Costumo dizer que é um orgulho e uma grande responsabilidade. Não é por sermos capitães que somos mais do que os outros. No meu entender, cada um de nós tem de ter uma parte de capitão, seja no treino, no jogo, no balneário. Eu posso envergar a braçadeira dentro de campo, mas não sou o capitão, por exemplo, a nível de DJ no balneário. Isso para mim é uma característica importante – sermos líderes em várias atividades, mesmo para o espírito de grupo. Só em equipa, e com equipa refiro-me a toda a gente – jogadores, staff, equipa técnica – é que as coisas correm bem. Depois há a parte do orgulho. É um clube que me diz muito, que me deu a oportunidade de me estrear na Primeira Liga e sem dúvida que é um orgulho e uma grande responsabilidade ser o capitão.

Voltando aos estudos, esperas dar o exemplo a outros jogadores do grupo no que toca à educação?
Sim, eu espero sê-lo porque também eu me guiei muito por outros exemplos. Tive pessoas dentro e fora do futebol que me diziam “não descuides”, “vai fazendo devagarinho”. Eu tenho um colega, o Afonso Taira, que é o meu maior exemplo. Ele tem o curso tirado e saiu para outros países e continuou a tirar o curso. Isso para mim é espetacular, admiro-o muito por isso. Quero também eu ser um exemplo, sem dúvida.

Sentes que começa a haver admiração por aqueles que já pensam para lá no futebol e começam já a apostar noutras vertentes?
Sinto, mas também sinto que é uma área pouco explorada e com pouco foco. As pessoas não sabem bem e não percebem a importância que pode ter num atleta. Além de admiração, é preciso que as pessoas reconheçam a importância, que compreendam os jogadores, os atletas.
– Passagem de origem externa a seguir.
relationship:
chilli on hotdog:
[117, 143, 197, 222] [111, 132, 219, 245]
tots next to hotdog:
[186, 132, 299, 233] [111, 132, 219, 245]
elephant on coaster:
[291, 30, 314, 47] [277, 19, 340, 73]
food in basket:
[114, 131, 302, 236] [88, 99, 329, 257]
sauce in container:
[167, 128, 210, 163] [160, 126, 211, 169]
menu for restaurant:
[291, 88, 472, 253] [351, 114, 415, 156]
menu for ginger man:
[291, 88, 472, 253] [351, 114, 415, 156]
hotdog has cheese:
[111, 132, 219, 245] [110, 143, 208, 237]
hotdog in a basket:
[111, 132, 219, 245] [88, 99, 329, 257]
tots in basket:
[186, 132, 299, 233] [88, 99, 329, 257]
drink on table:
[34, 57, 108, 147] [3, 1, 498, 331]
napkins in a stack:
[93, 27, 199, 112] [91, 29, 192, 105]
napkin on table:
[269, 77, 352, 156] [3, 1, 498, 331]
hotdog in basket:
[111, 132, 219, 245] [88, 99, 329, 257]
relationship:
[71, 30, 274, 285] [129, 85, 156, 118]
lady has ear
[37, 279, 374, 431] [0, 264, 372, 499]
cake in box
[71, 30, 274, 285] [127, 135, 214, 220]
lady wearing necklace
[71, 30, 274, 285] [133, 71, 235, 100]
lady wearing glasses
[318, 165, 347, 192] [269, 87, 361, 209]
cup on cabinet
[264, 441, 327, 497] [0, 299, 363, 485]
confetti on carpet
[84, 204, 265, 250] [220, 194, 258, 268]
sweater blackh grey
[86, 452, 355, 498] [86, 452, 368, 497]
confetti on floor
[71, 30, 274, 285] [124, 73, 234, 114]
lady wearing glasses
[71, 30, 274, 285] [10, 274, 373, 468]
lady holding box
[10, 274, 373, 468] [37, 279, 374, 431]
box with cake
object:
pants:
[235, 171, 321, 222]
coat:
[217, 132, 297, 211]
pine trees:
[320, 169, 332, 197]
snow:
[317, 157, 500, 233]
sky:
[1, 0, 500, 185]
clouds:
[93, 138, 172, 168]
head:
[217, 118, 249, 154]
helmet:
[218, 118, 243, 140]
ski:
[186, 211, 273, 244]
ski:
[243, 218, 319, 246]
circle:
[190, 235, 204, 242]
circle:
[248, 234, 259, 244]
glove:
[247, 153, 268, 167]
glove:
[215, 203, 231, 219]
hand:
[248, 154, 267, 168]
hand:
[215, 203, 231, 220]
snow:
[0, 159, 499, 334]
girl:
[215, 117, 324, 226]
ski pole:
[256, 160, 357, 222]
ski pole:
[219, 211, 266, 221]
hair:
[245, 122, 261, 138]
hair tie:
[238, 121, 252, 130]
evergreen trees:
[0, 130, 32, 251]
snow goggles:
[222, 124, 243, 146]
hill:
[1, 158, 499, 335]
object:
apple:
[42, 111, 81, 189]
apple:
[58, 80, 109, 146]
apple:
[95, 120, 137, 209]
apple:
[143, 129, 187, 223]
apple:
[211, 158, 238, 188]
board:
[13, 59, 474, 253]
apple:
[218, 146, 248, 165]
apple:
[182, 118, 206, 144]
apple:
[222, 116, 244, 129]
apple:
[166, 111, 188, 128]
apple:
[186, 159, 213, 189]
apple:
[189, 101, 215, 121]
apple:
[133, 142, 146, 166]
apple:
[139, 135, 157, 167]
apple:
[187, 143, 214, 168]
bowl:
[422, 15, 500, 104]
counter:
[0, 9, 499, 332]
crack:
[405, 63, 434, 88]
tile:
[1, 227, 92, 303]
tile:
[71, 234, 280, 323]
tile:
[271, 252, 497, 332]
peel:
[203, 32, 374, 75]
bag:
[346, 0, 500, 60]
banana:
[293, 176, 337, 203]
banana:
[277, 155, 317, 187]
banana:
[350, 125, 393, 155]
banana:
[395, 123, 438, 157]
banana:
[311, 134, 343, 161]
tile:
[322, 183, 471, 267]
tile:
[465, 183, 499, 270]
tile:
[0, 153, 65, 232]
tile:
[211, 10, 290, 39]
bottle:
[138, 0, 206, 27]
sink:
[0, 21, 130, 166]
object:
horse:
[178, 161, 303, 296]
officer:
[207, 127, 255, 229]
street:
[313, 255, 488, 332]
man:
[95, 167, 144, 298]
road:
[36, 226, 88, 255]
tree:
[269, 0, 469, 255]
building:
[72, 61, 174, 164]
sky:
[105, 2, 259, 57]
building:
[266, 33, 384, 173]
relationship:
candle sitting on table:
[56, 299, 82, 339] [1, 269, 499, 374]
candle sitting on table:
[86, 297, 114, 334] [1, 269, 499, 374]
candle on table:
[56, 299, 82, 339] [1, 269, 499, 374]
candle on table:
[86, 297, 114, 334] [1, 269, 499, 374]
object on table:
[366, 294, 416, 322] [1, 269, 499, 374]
Tem que haver a noção de que é preciso um plano B, porque nós não controlamos tudo.

Uma coisa que os jovens atletas precisam de ter sempre bem assente é a gestão de expectativas?
Lá está. Sempre tive essa gestão de expetativas, até feita pelos meus pais e pelos meus avós. Para mim, até a um ponto da minha vida, os estudos estavam muito acima do futebol. Os meus pais, ainda que ligados ao meio do futebol, não queriam nada que eu fosse jogador [risos]. Atenção, foram os grandes impulsionadores para eu começar, viam que gostava muito de jogar futebol, mas sempre foi “ok, podes jogar futebol, mas não te esqueças dos estudos”. Davam sempre aquela ameaça dos pais do “se tens más notas, sais do futebol, não vais ao treino e depois não jogas” [risos]. Foi muito importante porque sempre me deu a capacidade de ter a minha vida organizada. Eu sabia que tinha escola de manhã, tinha de estudar antes e depois dos treinos… Ganhei muito cabedal desde então. Foi muito importante para o meu crescimento.

O que pensas da aposta do Sindicato na educação dos jogadores e nas carreiras duais?
Acho que é perfeita. É algo que tem de ser bem passado, com calma e percebendo com que tipo de atletas é que se fala. A mensagem não pode ser passada de igual forma para todos.